Problem details: Extract every line of text from the material below, reproducing each one without change, and leave the pictures out of your answer.

Items stored from a collection:
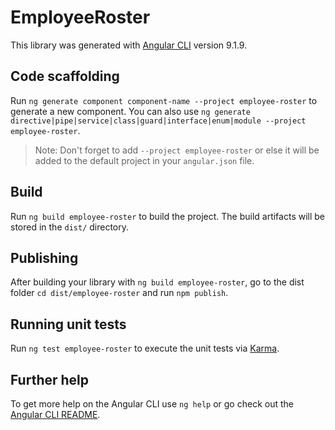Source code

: # EmployeeRoster

This library was generated with [Angular CLI](https://github.com/angular/angular-cli) version 9.1.9.

## Code scaffolding

Run `ng generate component component-name --project employee-roster` to generate a new component. You can also use `ng generate directive|pipe|service|class|guard|interface|enum|module --project employee-roster`.
> Note: Don't forget to add `--project employee-roster` or else it will be added to the default project in your `angular.json` file. 

## Build

Run `ng build employee-roster` to build the project. The build artifacts will be stored in the `dist/` directory.

## Publishing

After building your library with `ng build employee-roster`, go to the dist folder `cd dist/employee-roster` and run `npm publish`.

## Running unit tests

Run `ng test employee-roster` to execute the unit tests via [Karma](https://karma-runner.github.io).

## Further help

To get more help on the Angular CLI use `ng help` or go check out the [Angular CLI README](https://github.com/angular/angular-cli/blob/master/README.md).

Task answer:
Source code

: # EmployeeRoster

This library was generated with [Angular CLI](https://github.com/angular/angular-cli) version 9.1.9.

## Code scaffolding

Run `ng generate component component-name --project employee-roster` to generate a new component. You can also use `ng generate directive|pipe|service|class|guard|interface|enum|module --project employee-roster`.
> Note: Don't forget to add `--project employee-roster` or else it will be added to the default project in your `angular.json` file. 

## Build

Run `ng build employee-roster` to build the project. The build artifacts will be stored in the `dist/` directory.

## Publishing

After building your library with `ng build employee-roster`, go to the dist folder `cd dist/employee-roster` and run `npm publish`.

## Running unit tests

Run `ng test employee-roster` to execute the unit tests via [Karma](https://karma-runner.github.io).

## Further help

To get more help on the Angular CLI use `ng help` or go check out the [Angular CLI README](https://github.com/angular/angular-cli/blob/master/README.md).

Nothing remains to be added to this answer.